Violin, Anzac Cinema Orchestra : Private E C Gardner, 3 Light Horse Brigade Supply Section, AIF

Accession Number REL/04110
Collection type Heraldry
Object type Heraldry
Physical description Metal, Wood
Maker Unknown
Date made c 1915
Conflict First World War, 1914-1918

Standard violin, missing bow. There is no maker's label visible. A wooden sound post attached to the inside supports the bridge. The varnished finish is scratched and dried, with significant scratching to the reverse. The owner has carefully hand-inscribed the surface on all side ribs with places in which he has served or played, while the back is inscribed with names of members of his orchestra: 'The ANZAC Cinema Orchestra. Peter Forster Joe Penn Joe Gardner (the owner) Tiny Wilson Tom Liddle Jock Kirk Blue Lee Len Wittey Billy Ubold Fred Grimshaw'.

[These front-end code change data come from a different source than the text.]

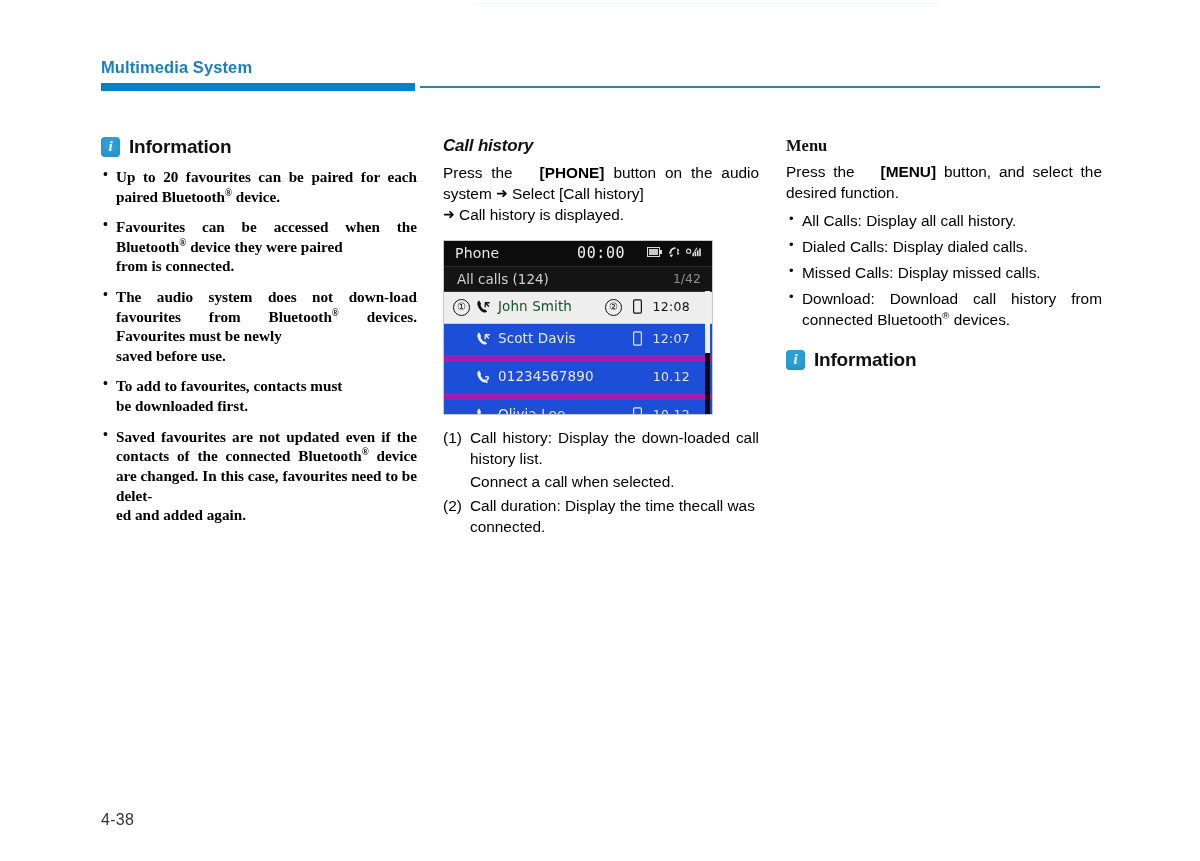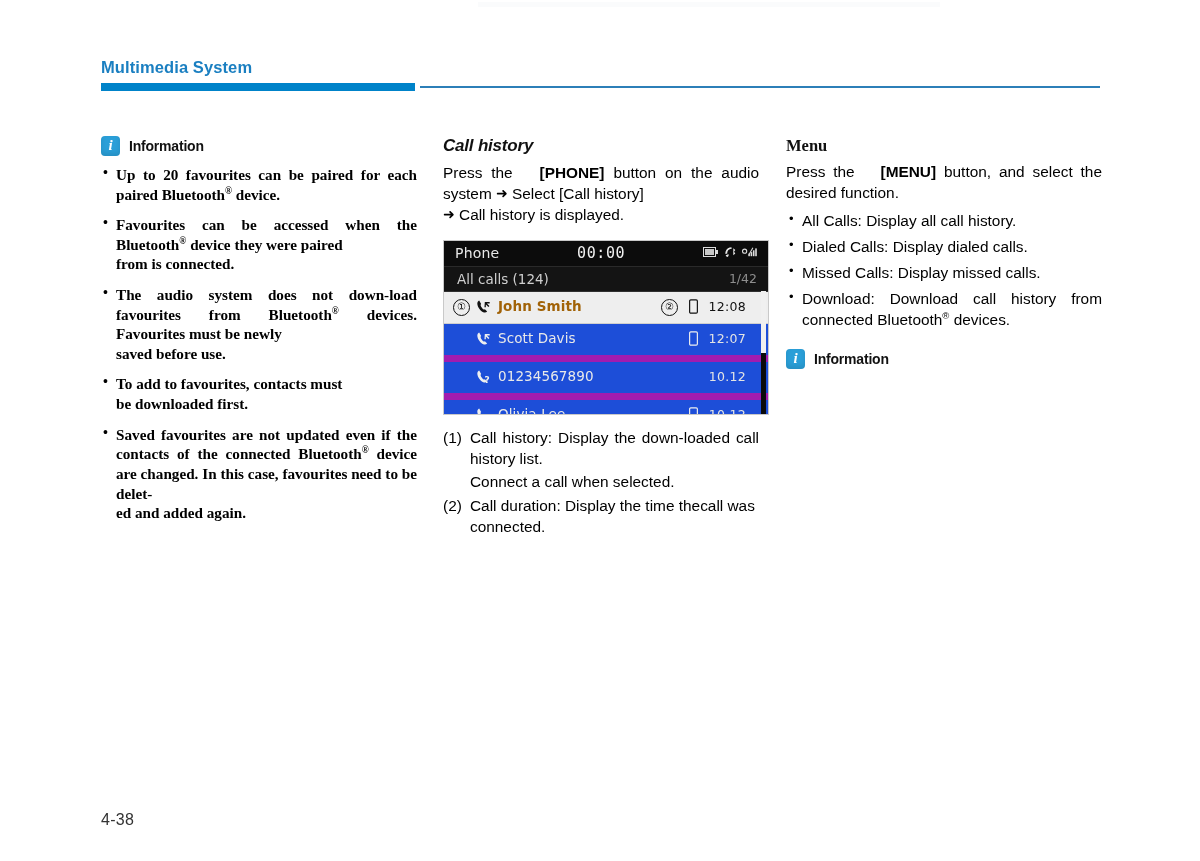--- a/index.html
+++ b/index.html
@@ -35,7 +35,7 @@
     font-family:"Liberation Serif",serif;font-style:italic;font-weight:700;
     font-size:15px;color:#fff;line-height:1;padding-bottom:1px;
     box-shadow:inset 0 -3px 5px rgba(0,0,0,.10);}
-  .info-title{font-size:14px;font-weight:700;color:#111;letter-spacing:-.2px;}
+  .info-title{font-size:19px;font-weight:700;color:#111;letter-spacing:-.2px;}
 
   ul.info-list{list-style:none;margin:0;padding:0;}
   ul.info-list > li{position:relative;padding-left:15px;margin-bottom:11px;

The place names are (starting at bottom right): 'Suez - Moascar - Alexandria - Ismailia - Cairo - Luxor - Assouan - H.M.A.T. 'Burma' - Egypt - Palestine - Syria - Ludd - Jaffa - Sarona - Lejjan - Jerusalem - Tel-El-Karram - H.M.A.T. 'Port Darwin' - Jenin - Nazareth - Cunitra - Afule - Tiberias - Damascus - Molakka - Beirut'.

History / Summary

Violin played by 15964 Private Edric Charles Gardner, born Hurstville, NSW on 1 October 1898, an unmarried accountant's clerk who enlisted with his parents' consent, aged 19 years, on 30 October 1917 at Victoria Barracks. Gardner was assigned to the Australian Army Service Corps on 19 November and after initial training, embarked from Sydney aboard HT Port Darwin on 30 April 1918; disembarking at Suez on 7 June.

He had suffered illness aboard and was placed in Isolation Camp 1 at Moascar until 27 July 1918, when he was transferred to the AASC Training Depot, also at Moascar. Assigned to the Australian Divisional Train on 6 September, Private Gardner was taken on strength of 36 Company, accompanying 3 Light Horse Brigade in the field the next day.

It appears that bouts of malaria saw him in & out of hospital three or four times in late 1918 and early 1919.

Of his experiences playing in an orchestra during this time, Gardner recalled in 1979:

'Prior to enlistment I was a student of the Sydney Conservatorium of Music and was induced to take the instrument away with me. This proved advantageous. There was at ensemble at the hospital at Moascar which I was asked to join but training precluded me from doing so.

'The picture showband included those who happened to be in the details camp from time to time.

'Whilst serving on Australian Division Headquarters as clerk to the DAQMG, I was approached by Brigadier General Grant to form a dance band to play at the French Club in Ismailia at Peace Night celebrations, following an aquatic carnival held on 19 June 1919. Attendance at the French Club was exclusive to commissioned ranks.

'Enquiries made by me at adjacent British camps resulted in obtaining the services of some professional musicians from London. After this initial performance, which was a great success, we were engaged to play at the Club on Wednesday and Saturday nights. The remuneration of two pounds each per night augmented our meagre army pay.

'Later we were engaged to play at RAF functions at the Salle Saint Saens at Ismailia. As our repertoire was somewhat limited the RAF obtained from London the latest hit music from the then current stage plays which was appreciated by the French patrons.

'There were some good concert parties among the British units, those I remember being the Emm Gees (machine gunners) and a fine show from the HAC (Honourable Artillery Corps) who carried a demountable stage which was erected in the olive groves for performances. The degree of popularity of a concert party was judged by the excellent of its 'Bint' (female impersonator).

'An Australian play, 'The Old Bush Inn' was produced by Padre Moore, 10 Light Horse, and 'Local Talent' at the YMCA at Ismailia and elsewhere, a pianist from the remount unit (Jack London) and myself providing the incidental music thereto.'

Private Gardner returned to Australian aboard the transport 'Burma' embarking from Egypt on 26 July 1919 and arriving at Sydney on 1 September.

When donating this violin, Edric Gardner provided a plan showing further inscriptions he wished to add to the reverse of the instrument, but never did. They include the shows mentioned above and the information that 'The Old Bush Inn' was produced by the 'Australian Division Comedy Company'. This plan is held on file.